February! When will it end? February, so hard to live through. Another day with much not done. My thoughts as I dash for evening meditation through the gloom, overtaking a Reverend in her hooded cape in the lane. This evening we hardly need coats, capes and hats yet we continue to wear them. The bell is already ringing. Meditation. Returning, there are no stars out tonight. But what’s that on the horizon? Still light fading from the day, at 9.00 p.m.? Surely not.
Amazing how, in just an hour, ones point of view can turn and change. From rush and bustle and too much still to do, to a leisurely stroll back up the lane admiring the absence of stars with a happy anticipation of writing a blog entry.
Just sitting is worth while, worth while not because of getting anything or having a better attitude or slowing down a notch or three, or whatever.
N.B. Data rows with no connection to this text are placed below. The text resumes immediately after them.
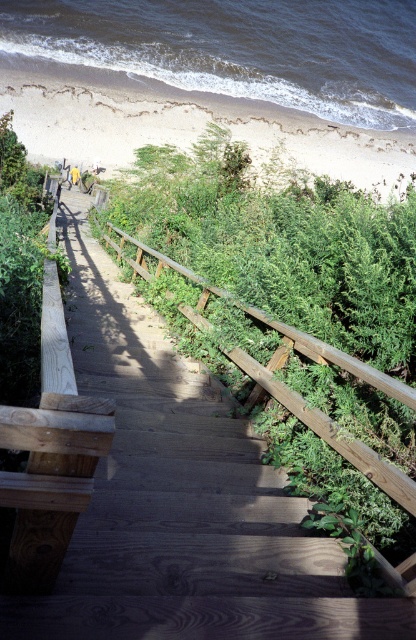
Question: Can you confirm if white sandy beach at upper left is smaller than wooden rail at center?

Choices:
 (A) no
 (B) yes

Answer: (A)

Question: Is white sandy beach at upper left to the left of wooden rail at center from the viewer's perspective?

Choices:
 (A) no
 (B) yes

Answer: (A)

Question: Which point appears farthest from the camera in this image?

Choices:
 (A) (391, 573)
 (B) (309, 134)

Answer: (B)

Question: Does white sandy beach at upper left have a larger size compared to wooden rail at center?

Choices:
 (A) no
 (B) yes

Answer: (B)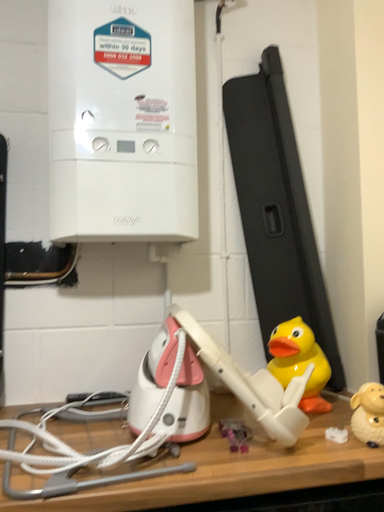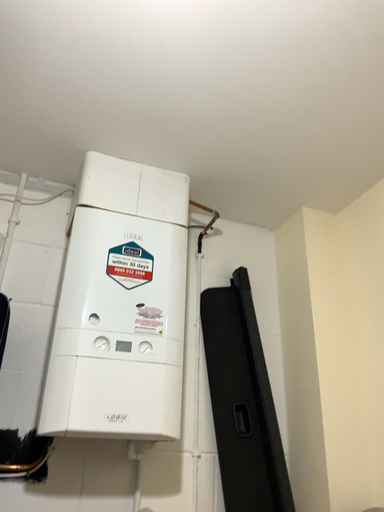
Question: Which way did the camera rotate in the video?

Choices:
 (A) rotated upward
 (B) rotated downward

Answer: (A)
No, just that there is a space. Just space.
Tomorrow I’d probably say something different.
Thankyou for that, it was beautifully written & most evocative.
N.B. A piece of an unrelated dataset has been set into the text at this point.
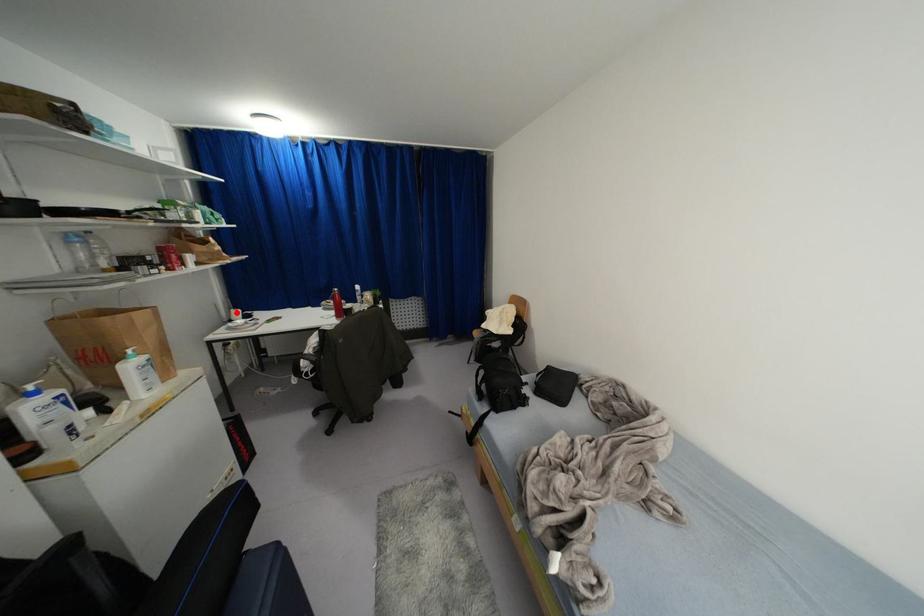
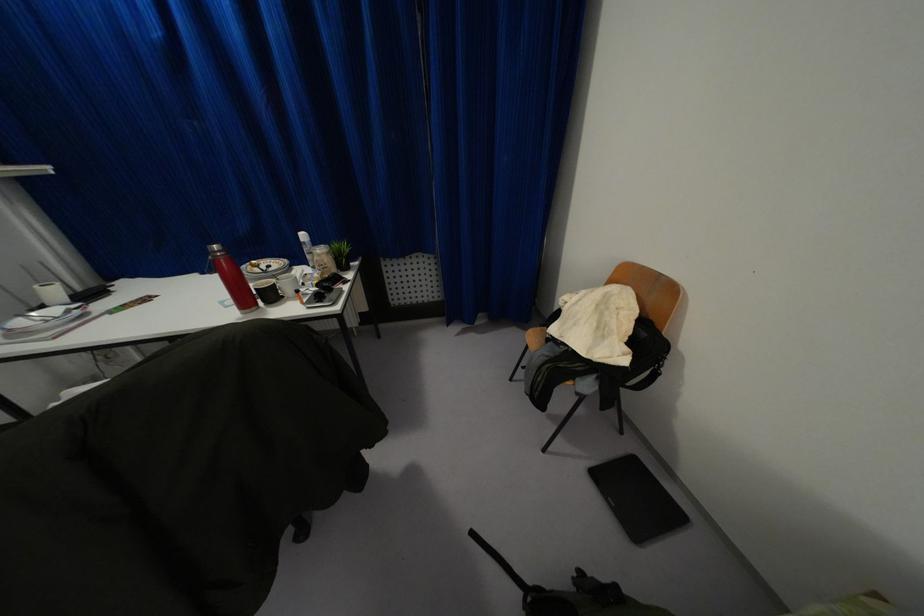
Locate, in the second image, the point that corresponds to the highlighted location in the first image.

(53, 291)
Yes, thanks. You always seem to post the right thing at the right time.
I’ve been laughing all day because this entry brought up in my mind that wonderful song about English weather by Flanders and Swann. As non-UK readers have probably never even heard of them it runs like this …
“January brings the snow
Makes your feet and fingers glow
February’s Ice and sleet
Freeze the toes right off your feet
Welcome March with wintry wind
Would thou wer’t not so unkind
April brings the sweet spring showers
On and on for hours and hours
Farmers fear unkindly May
Frost by night and hail by day
June just rains and never stops
Thirty days and spoils the crops
In July the sun is hot
Is it shining? No, it’s not
August cold, and dank, and wet
Brings more rain than any yet
Bleak September’s mist and mud
Is enough to chill the blood
Then October adds a gale
Wind and slush and rain and hail
Dark November brings the fog
Should not do it to a dog
Freezing wet December then:
****** January again!”
Oh right, beautifully written, that came as a bit of a shock I must say. Thanks Angie, you see something I do not.
Iain! Did you have all of that stored away in your memory banks by any strange chance? Thanks for the ditty, not pretty ay. What did they know though. There are two weeks in the year that are good. They are the two weeks after the children go back to school in September. I’ve been in the Lakes on renewal time and hit a heat wave breaking all records, since records began. Let’s see, I was there in 1991 or ’92 I think in a caravan park at the end of Derwent Water. And again I was on renewal on September 11th 2001, beautiful weather and I remember I was cleaning out the guttering on my trailer when the news hit.
Thanks RB, and I see a new comment has just arrived from you as I write. Just at the right time!